There are a lot of weird intel vector instructions like
#include <emmintrin.h>

__m128i alignas(16) A, B, C, D, X, Y;
A = _mm_shuffle_epi8(D, Y);
C = _mm_unpackhi_epi16(A, B);
where my gcc seems to know about the latter but not the former
(I have no idea why, and it is very annoying to arbitrarily support the second
and not the first).

Anyhow.  If you write code like that, it is horrible to read.

But here is a simple idea for improving the C language which would make
lots of such code easy to read.  And write.

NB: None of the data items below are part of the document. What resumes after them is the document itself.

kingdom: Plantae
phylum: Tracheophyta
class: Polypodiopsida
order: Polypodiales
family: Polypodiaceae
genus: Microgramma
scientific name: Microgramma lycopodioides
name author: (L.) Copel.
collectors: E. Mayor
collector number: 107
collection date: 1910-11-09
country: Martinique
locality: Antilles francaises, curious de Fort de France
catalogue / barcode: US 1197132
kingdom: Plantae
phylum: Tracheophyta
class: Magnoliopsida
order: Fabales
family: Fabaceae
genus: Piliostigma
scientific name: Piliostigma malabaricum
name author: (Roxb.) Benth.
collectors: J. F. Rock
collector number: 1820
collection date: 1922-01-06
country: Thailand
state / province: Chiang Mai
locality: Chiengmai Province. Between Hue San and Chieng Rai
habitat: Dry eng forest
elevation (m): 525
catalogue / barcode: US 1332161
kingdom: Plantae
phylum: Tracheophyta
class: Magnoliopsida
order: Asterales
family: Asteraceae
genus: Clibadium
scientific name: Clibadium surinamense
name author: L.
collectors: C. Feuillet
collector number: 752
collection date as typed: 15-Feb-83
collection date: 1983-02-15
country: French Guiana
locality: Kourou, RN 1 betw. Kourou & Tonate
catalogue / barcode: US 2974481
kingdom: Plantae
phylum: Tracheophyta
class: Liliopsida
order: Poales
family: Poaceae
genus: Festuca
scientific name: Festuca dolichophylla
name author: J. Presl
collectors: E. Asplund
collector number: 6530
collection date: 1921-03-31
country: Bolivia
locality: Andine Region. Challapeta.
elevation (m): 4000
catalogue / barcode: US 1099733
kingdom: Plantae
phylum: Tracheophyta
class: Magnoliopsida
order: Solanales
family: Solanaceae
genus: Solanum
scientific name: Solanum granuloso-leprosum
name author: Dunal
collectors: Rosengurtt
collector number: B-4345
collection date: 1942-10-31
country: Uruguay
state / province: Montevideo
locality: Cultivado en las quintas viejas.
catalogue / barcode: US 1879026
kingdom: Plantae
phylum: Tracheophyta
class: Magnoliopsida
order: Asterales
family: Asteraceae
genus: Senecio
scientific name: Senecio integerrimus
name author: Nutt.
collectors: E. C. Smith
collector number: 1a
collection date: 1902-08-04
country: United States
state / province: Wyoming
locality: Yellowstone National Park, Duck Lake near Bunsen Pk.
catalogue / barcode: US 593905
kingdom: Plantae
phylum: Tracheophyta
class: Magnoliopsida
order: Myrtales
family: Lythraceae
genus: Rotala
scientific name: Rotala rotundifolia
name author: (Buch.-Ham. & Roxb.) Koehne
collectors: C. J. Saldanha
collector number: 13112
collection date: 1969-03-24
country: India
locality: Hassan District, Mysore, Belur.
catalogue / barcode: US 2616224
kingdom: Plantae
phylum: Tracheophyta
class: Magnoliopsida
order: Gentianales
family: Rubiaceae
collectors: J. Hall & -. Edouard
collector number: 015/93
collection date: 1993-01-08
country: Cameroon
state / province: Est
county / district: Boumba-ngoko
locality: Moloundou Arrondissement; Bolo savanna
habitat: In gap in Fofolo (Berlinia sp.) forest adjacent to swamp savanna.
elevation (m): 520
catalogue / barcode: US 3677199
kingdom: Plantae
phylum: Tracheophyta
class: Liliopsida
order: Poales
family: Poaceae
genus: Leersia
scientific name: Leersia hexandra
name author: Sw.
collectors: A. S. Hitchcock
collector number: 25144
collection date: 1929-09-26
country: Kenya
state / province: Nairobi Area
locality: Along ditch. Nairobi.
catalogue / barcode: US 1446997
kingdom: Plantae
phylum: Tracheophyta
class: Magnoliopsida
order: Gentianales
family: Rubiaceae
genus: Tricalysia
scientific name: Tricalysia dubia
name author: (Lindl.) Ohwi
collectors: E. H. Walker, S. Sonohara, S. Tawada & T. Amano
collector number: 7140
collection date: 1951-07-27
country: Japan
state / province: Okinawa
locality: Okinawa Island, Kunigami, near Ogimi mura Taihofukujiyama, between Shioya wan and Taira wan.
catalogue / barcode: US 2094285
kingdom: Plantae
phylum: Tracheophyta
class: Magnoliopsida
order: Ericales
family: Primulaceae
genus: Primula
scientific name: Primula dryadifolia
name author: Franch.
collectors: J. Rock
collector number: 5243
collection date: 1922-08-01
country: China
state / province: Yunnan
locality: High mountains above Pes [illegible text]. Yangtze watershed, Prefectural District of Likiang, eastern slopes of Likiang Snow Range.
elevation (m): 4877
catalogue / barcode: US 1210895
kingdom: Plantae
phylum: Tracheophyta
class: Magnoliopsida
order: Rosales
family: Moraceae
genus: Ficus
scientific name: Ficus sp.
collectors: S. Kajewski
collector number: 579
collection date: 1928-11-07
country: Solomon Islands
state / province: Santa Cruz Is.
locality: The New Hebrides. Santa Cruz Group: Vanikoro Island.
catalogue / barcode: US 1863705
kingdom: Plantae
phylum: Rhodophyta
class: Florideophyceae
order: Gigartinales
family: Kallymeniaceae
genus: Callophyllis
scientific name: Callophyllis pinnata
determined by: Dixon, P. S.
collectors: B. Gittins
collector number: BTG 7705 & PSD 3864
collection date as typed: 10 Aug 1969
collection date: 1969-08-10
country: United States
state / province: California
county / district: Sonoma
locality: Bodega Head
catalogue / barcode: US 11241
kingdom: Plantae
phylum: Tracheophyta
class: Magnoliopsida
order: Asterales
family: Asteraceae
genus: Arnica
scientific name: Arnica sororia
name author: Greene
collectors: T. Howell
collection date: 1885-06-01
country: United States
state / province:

First of all, there should be (and pretty much are, see   stdint.h, inttypes.h)
int and uint types of various power of 2 bit sizes, e.g.

int16 a;
uint64 b;
uint128 c;

uint256 d;
uint512 e;
uint4 f;

where again my gcc supports the first 3 (after appropriate renamings)
but not the last 3.  (Again, very annoying arbitrariness.)

But more importantly, we should add new types like this:

uint128.16 a, b;
meaning a is 128 bits wide, and consists of 16 chunks, each 8 bits wide,
each regarded as an 8-bit-wide unsigned int.

uint256.8 y, z;
and so on.

Note the use of DOTS inside the type name.  You could consider other notations,
I am not fixated on this one.  Another might be  uint128{16}.

OK, now we could do
uint128.16 a, b, c;
c = a+b;   //adds the 16-element vectors a and b elementwise
c = a-b;  //subtracts vectors

Life is SO much nicer now. It's practically sane again.

Don't have to keep coming up with all the horrible
names for each possible kind of vector operation, the compiler does it for you.
Compiler can check type compatibility and complain if try to
add incompatible types.  etc etc.

And for stuff that really should have funny names,
   b = shuffle(c, d)
will have meaning pretty obvious from the types of b,c,d,
and again can complain about type mismatches.
And the type names will no longer be horrible unreadable strings of
nonsense characters.
They will be perfectly readable and logical simple names like uint128.16.

The present hellish situation is partly intel's fault and partly gcc's fault,
but it is absurd, that is for sure, and this hell is entirely
unnecessary, that is
what really rubs your face in it over and over.